In Java, the largest possible integer is $2,147,483,647$
* If we go over this limit, an overflow occurs, starting back over at the smallest integer, $-2,147,483,648$
* In other words, the next number after `2,147,483,647` is `-2,147,483,648`

In [None]:
int x = 2147483647;
System.out.println(x);
System.out.println(x+1);

// Output will be as the following
>> 2147483647
>> -2147483647

## Consequence of Overflow: Collisions

With base 126, we will run into overflow even for short strings.

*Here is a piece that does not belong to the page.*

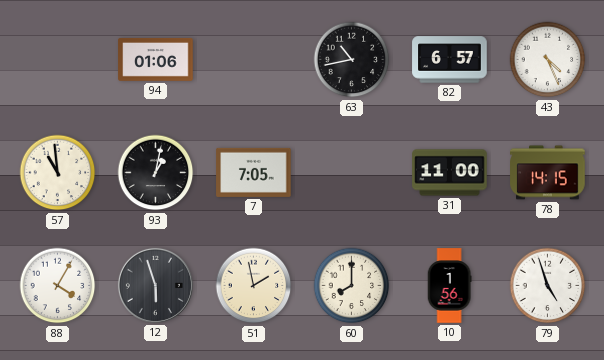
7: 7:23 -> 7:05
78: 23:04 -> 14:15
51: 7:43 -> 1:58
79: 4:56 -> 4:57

* For example, $omens_{126} = 28,196,917,171$
* `asciiToInt('omens')` = -1,867,853,901

Overflow can result in **collisions**,

In [None]:
public void moo(){
    DataIndexedStringSet disi = new DataIndexedStringSet();
    disi.add("melt banana");
    disi.contains("subterrestrial anticosmetic"); // Returns True!
    // asciiToInt for both the strings above is 839099397
}

## Hash Codes and the Pigeonhole Principle

The official term for the number we're computing is called `hash code`
* Wolfram Alpha definition: a hash code "projects a value 
    * From a set with many (or even an infinite number of) members 
    * To a value from a set with a fixed number of (fewer) members
* In our case, our target set is the set of Java integers, which is of the size 4294967296

`Pigeonhole principle` tells us that if there are more than 4294967296 possible items, multiple items will share the same hash code.
* There are more than 4294967296 planets
    * Each has `mass`, `xPos`, `yPos`, `xVel`, `yVel`, `imgName`
* There are more than 4294967296 strings
    * "one, "two", ..., "nineteen quadrillion"..
    
**Bottom line: Collisions are inevitable**

## 2 Fundamental Challenges

How do we resolve hashCode collisions ("melt banana" vs. "subterranean anticosmetic")?
* We call this **collision handling**.

How do we compute a hash code for arbitrary objects?
* We'll call this **computing a hashCode**
    * Example: our hashCode for "melt banana" was 839099497
* For Strings, this was relatively straightforward (treat as a base 27 or base 126 or base 40959 number).